Thursday, March 21, 2013

Journal Article Response: Co-occurring Conditions


Article Summary:

            This article explains the Better Life group program and how it was developed to help individuals with co-occurring disorders reduce their substance misuse. In the past, the article states that Norway did not integrate concurrent treatments of the two disorders and treated one followed by the second. However, through weekly sessions in close-ended groups for four to six months, the program, Better Life, is now helping individuals overcome their addiction. This is through the use of education about co-occurring disorders, motivational enhancement, social skills training, peer support, and establishing healthy friendships and leisure activities. This program is meant for individuals in the preparation or action stages of change (Grawe, Hagen, Espenland, and Mueser, 2007).
            Nine mental health centers or hospitals were used in the study and agreed to complete two Better Life groups each; this included eighty-two patients. As an implementation of the study, the goal was to examine its effects on substance use and mental health outcomes and to explore individual predictors of outcome. In addition, the main skill areas taught in the Better Life program were problem solving, basic communication, assertiveness, refusing offers to use substances, coping with cravings, and prevention relapses, friendship skills, and developing alternative leisure activities.
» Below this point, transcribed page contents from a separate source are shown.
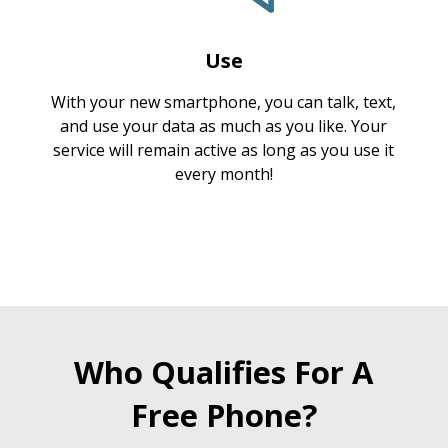
Use
With your new smartphone, you can talk, text,
and use your data as much as you like. Your
service will remain active as long as you use it
every month!
Who Qualifies For A
Free Phone?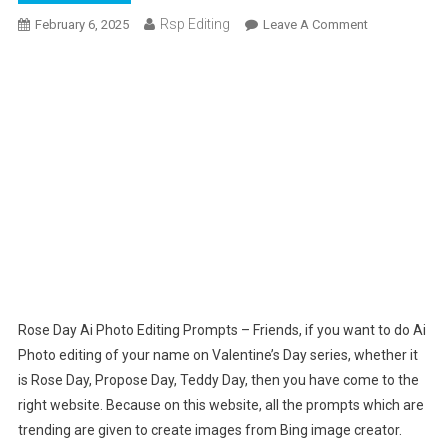
Rsp Editing
On
February 6, 2025
Leave A Comment
Rose
Day
Ai
Photo
Editing
Prompts
|
Bing
Ai
Image
Rose Day Ai Photo Editing Prompts – Friends, if you want to do Ai
Photo editing of your name on Valentine’s Day series, whether it
is Rose Day, Propose Day, Teddy Day, then you have come to the
right website. Because on this website, all the prompts which are
trending are given to create images from Bing image creator.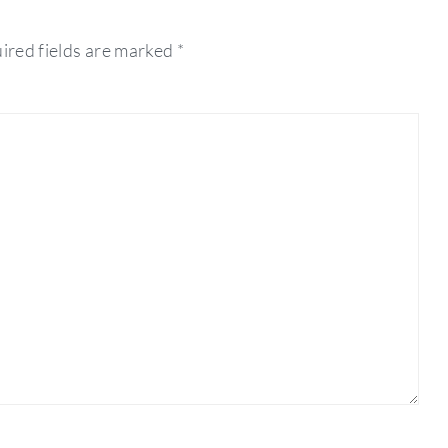
ired fields are marked
*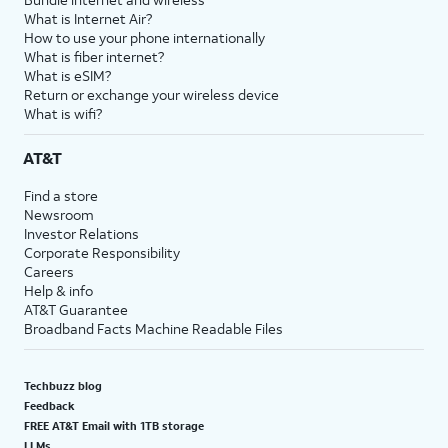
What is Internet Air?
How to use your phone internationally
What is fiber internet?
What is eSIM?
Return or exchange your wireless device
What is wifi?
AT&T
Find a store
Newsroom
Investor Relations
Corporate Responsibility
Careers
Help & info
AT&T Guarantee
Broadband Facts Machine Readable Files
Techbuzz blog
Feedback
FREE AT&T Email with 1TB storage
LLMs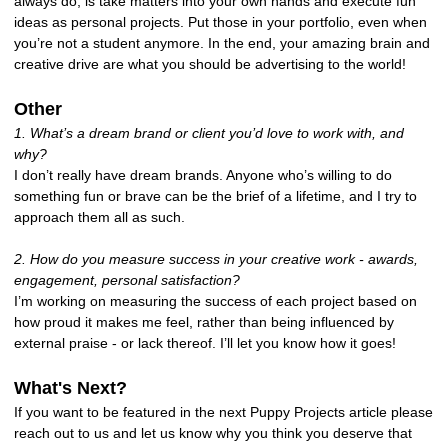
always do, is take matters into your own hands and execute fun
ideas as personal projects. Put those in your portfolio, even when
you’re not a student anymore. In the end, your amazing brain and
creative drive are what you should be advertising to the world!
Other
1. What’s a dream brand or client you’d love to work with, and
why?
I don’t really have dream brands. Anyone who’s willing to do
something fun or brave can be the brief of a lifetime, and I try to
approach them all as such.
2. How do you measure success in your creative work - awards,
engagement, personal satisfaction?
I’m working on measuring the success of each project based on
how proud it makes me feel, rather than being influenced by
external praise - or lack thereof. I’ll let you know how it goes!
What's Next?
If you want to be featured in the next Puppy Projects article please
reach out to us and let us know why you think you deserve that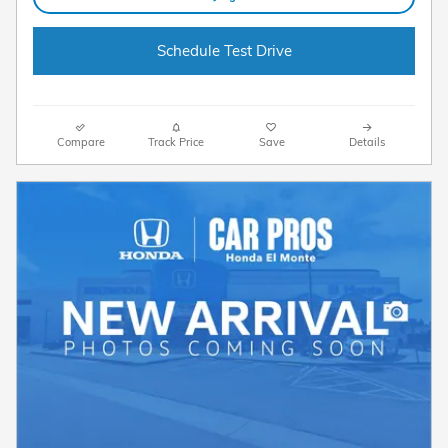
Schedule Test Drive
Compare
Track Price
Save
Details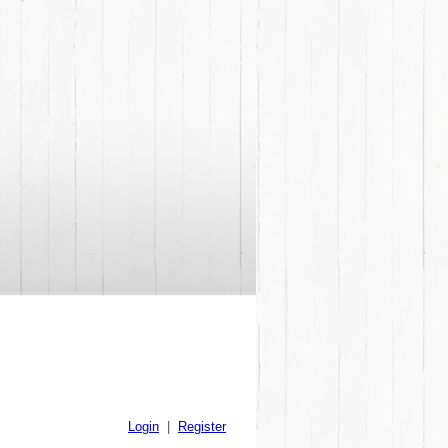
Login
|
Register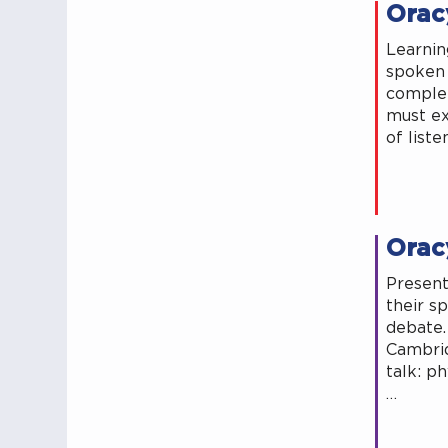
Oracy
Learning
spoken 
complet
must ex
of list
Oracy
Present
their s
debate.
Cambrid
talk: ph
…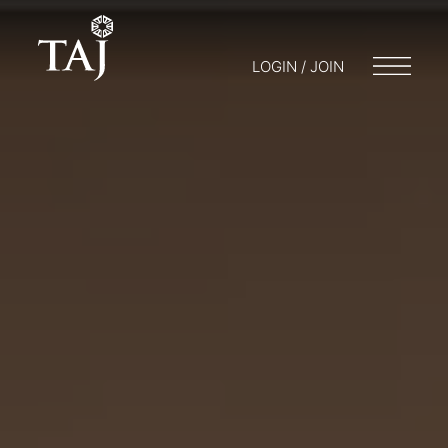
LOGIN / JOIN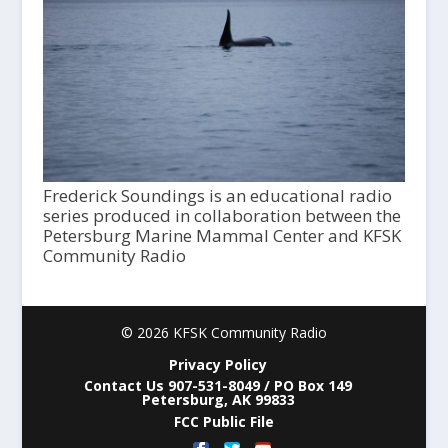
Frederick Soundings is an educational radio
series produced in collaboration between the
Petersburg Marine Mammal Center and KFSK
Community Radio
© 2026 KFSK Community Radio
Privacy Policy
Contact Us 907-531-8049 / PO Box 149
Petersburg, AK 99833
FCC Public File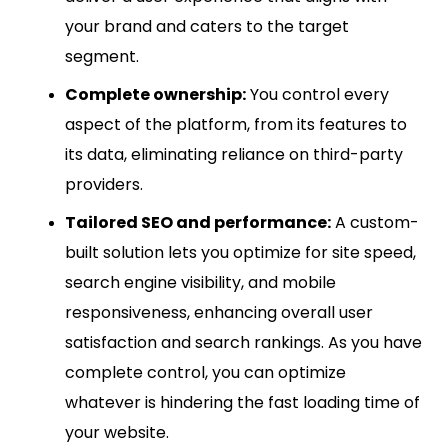
your brand and caters to the target
segment.
Complete ownership:
You control every
aspect of the platform, from its features to
its data, eliminating reliance on third-party
providers.
Tailored SEO and performance:
A custom-
built solution lets you optimize for site speed,
search engine visibility, and mobile
responsiveness, enhancing overall user
satisfaction and search rankings. As you have
complete control, you can optimize
whatever is hindering the fast loading time of
your website.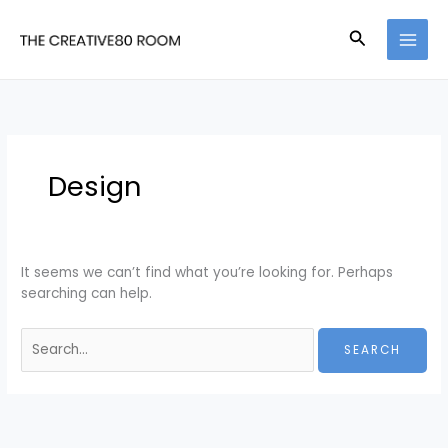
Skip
Search
to
for:
Search
content
Design
It seems we can’t find what you’re looking for. Perhaps
searching can help.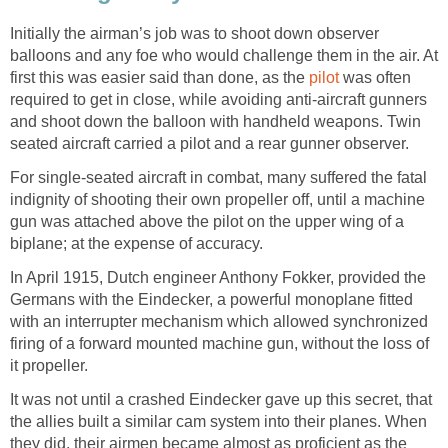
Initially the airman’s job was to shoot down observer
balloons and any foe who would challenge them in the air. At
first this was easier said than done, as the
pilot
was often
required to get in close, while avoiding anti-aircraft gunners
and shoot down the balloon with handheld weapons. Twin
seated aircraft carried a pilot and a rear gunner observer.
For single-seated aircraft in combat, many suffered the fatal
indignity of shooting their own propeller off, until a machine
gun was attached above the pilot on the upper wing of a
biplane; at the expense of accuracy.
In April 1915, Dutch engineer Anthony Fokker, provided the
Germans with the Eindecker, a powerful monoplane fitted
with an interrupter mechanism which allowed synchronized
firing of a forward mounted machine gun, without the loss of
it propeller.
It was not until a crashed Eindecker gave up this secret, that
the allies built a similar cam system into their planes. When
they did, their airmen became almost as proficient as the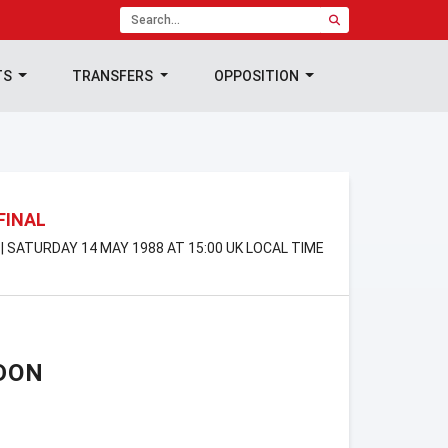
TS
TRANSFERS
OPPOSITION
FINAL
 SATURDAY 14 MAY 1988 AT 15:00 UK LOCAL TIME
DON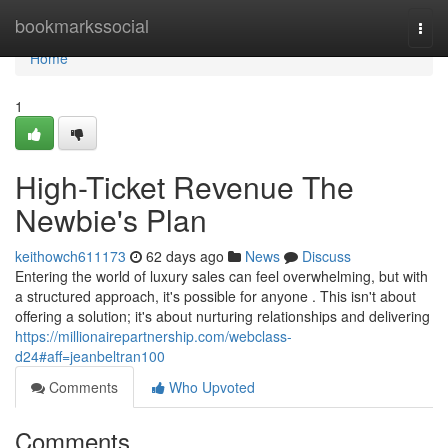
Home
bookmarkssocial
Togg
navi
Home
1
High-Ticket Revenue The
Newbie's Plan
keithowch611173
62 days ago
News
Discuss
Entering the world of luxury sales can feel overwhelming, but with
a structured approach, it's possible for anyone . This isn't about
offering a solution; it's about nurturing relationships and delivering
https://millionairepartnership.com/webclass-
d24#aff=jeanbeltran100
Comments
Who Upvoted
Comments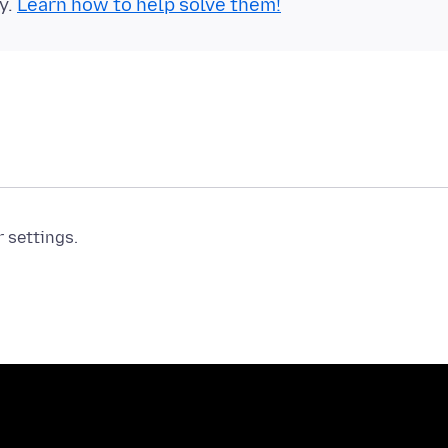
y.
Learn how to help solve them!
r settings.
Individuals that completed the treatment showed significant reductions in substance misuse and improvement in global functioning. Overall, this pilot study supports the Better Life program and suggests that it can improve substance misuse and mental health outcomes (Grawe, et. al., 2007).


Thoughts and Connections:

            The Better Life program was created to help the treatment of co-occurring conditions, which was discussed in our book as a problem for not only the individuals but also helping professionals. The article by Grawe et. al., states how the two conditions are either treated one at a time, or one following the other, not together (2007). This study is trying to solve the problem by addressing the actual conditions both at the same time and was proven successful. I think this is a study that can help other professionals see how treating both conditions together can be successful and help motivate more programs to treat both conditions simultaneously.
            This article also relates to our class discussions in that it is very difficult to diagnose one condition over the other as “primary,” therefore, supporting the idea of treating both the addiction and the mental illness at the same time. This would make the process for the patient and the professional more effective and will hopefully lead to a proper, permanent recovery. Ideally, this is what all helping professionals wish for their patients.


Source:

Gråwe, R. W., Hagen, R., Espeland, B., & Mueser, K. T. (2007). The better life program: Effects of 
          group skills training for persons with severe mental illness and substance 
          use disorders. Journal Of Mental Health16(5), 625-634.